Three biggest lease transactions on the Łódź office market in H1 2018 included GFT Poland’s 4,100 renegotiation at Sterlinga Business Center, Clariant’s 3,700 sqm lease at Monopolis M1 and ING Bank Śląski’s 2,200 sqm renegotiation at Hammermed.

“There is strong occupier interest in co-working office space, particularly among firms entering the Łódź market or micro-divisions of Warsaw-based companies.
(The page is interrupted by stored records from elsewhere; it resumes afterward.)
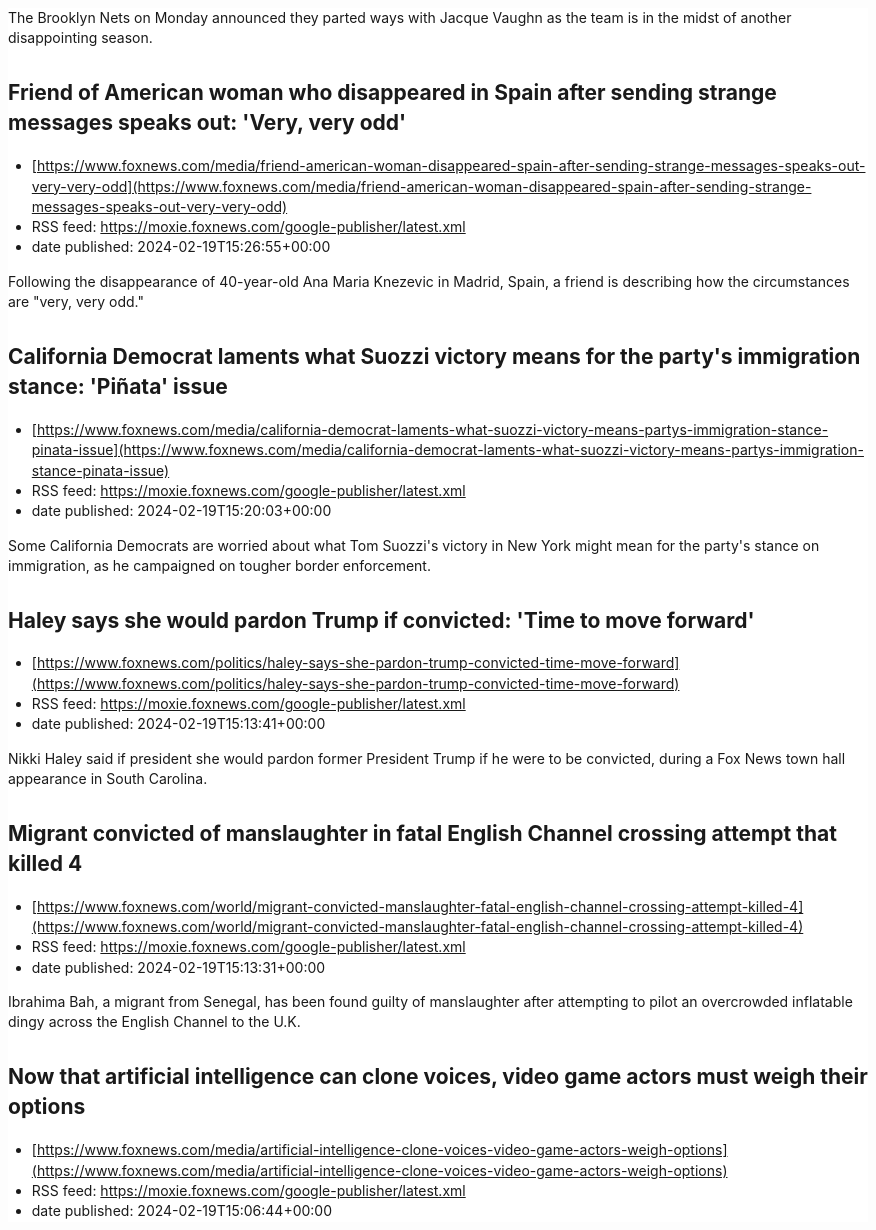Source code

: The Brooklyn Nets on Monday announced they parted ways with Jacque Vaughn as the team is in the midst of another disappointing season.

## Friend of American woman who disappeared in Spain after sending strange messages speaks out: 'Very, very odd'
 - [https://www.foxnews.com/media/friend-american-woman-disappeared-spain-after-sending-strange-messages-speaks-out-very-very-odd](https://www.foxnews.com/media/friend-american-woman-disappeared-spain-after-sending-strange-messages-speaks-out-very-very-odd)
 - RSS feed: https://moxie.foxnews.com/google-publisher/latest.xml
 - date published: 2024-02-19T15:26:55+00:00

Following the disappearance of 40-year-old Ana Maria Knezevic in Madrid, Spain, a friend is describing how the circumstances are &quot;very, very odd.&quot;

## California Democrat laments what Suozzi victory means for the party's immigration stance: 'Piñata' issue
 - [https://www.foxnews.com/media/california-democrat-laments-what-suozzi-victory-means-partys-immigration-stance-pinata-issue](https://www.foxnews.com/media/california-democrat-laments-what-suozzi-victory-means-partys-immigration-stance-pinata-issue)
 - RSS feed: https://moxie.foxnews.com/google-publisher/latest.xml
 - date published: 2024-02-19T15:20:03+00:00

Some California Democrats are worried about what Tom Suozzi&apos;s victory in New York might mean for the party&apos;s stance on immigration, as he campaigned on tougher border enforcement.

## Haley says she would pardon Trump if convicted: 'Time to move forward'
 - [https://www.foxnews.com/politics/haley-says-she-pardon-trump-convicted-time-move-forward](https://www.foxnews.com/politics/haley-says-she-pardon-trump-convicted-time-move-forward)
 - RSS feed: https://moxie.foxnews.com/google-publisher/latest.xml
 - date published: 2024-02-19T15:13:41+00:00

Nikki Haley said if president she would pardon former President Trump if he were to be convicted, during a Fox News town hall appearance in South Carolina.

## Migrant convicted of manslaughter in fatal English Channel crossing attempt that killed 4
 - [https://www.foxnews.com/world/migrant-convicted-manslaughter-fatal-english-channel-crossing-attempt-killed-4](https://www.foxnews.com/world/migrant-convicted-manslaughter-fatal-english-channel-crossing-attempt-killed-4)
 - RSS feed: https://moxie.foxnews.com/google-publisher/latest.xml
 - date published: 2024-02-19T15:13:31+00:00

Ibrahima Bah, a migrant from Senegal, has been found guilty of manslaughter after attempting to pilot an overcrowded inflatable dingy across the English Channel to the U.K.

## Now that artificial intelligence can clone voices, video game actors must weigh their options
 - [https://www.foxnews.com/media/artificial-intelligence-clone-voices-video-game-actors-weigh-options](https://www.foxnews.com/media/artificial-intelligence-clone-voices-video-game-actors-weigh-options)
 - RSS feed: https://moxie.foxnews.com/google-publisher/latest.xml
 - date published: 2024-02-19T15:06:44+00:00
By contrast, larger and well-established tenants target Class A office buildings which facilitate top talent recruitment,” said Marta Pyziak, Head of the Łódź Office, Cresa Poland.

At the end of Q2 2018, the city’s vacancy rate stood at 8.6 percent, down by 1 p.p. compared to where it was in March 2018, but up by 2.6 p.p. on H1 2017’s level. Asking rents were €9-14/sqm/month in the city centre and €8-12/sqm/month in non-central locations.

“Absorption in H1 2018 hit 8,100 sqm, which represented a fall of more than 70 percent compared with the same period last year. It is a temporary decrease due to a smaller number of office buildings coming onto the market. Absorption is, however, expected to soar starting from the second half of the year as a result of the new wave of supply and the volume of leases signed by landlords of office schemes under construction,” said Bolesław Kołodziejczyk, PhD, Head of Research & Advisory, Cresa Poland.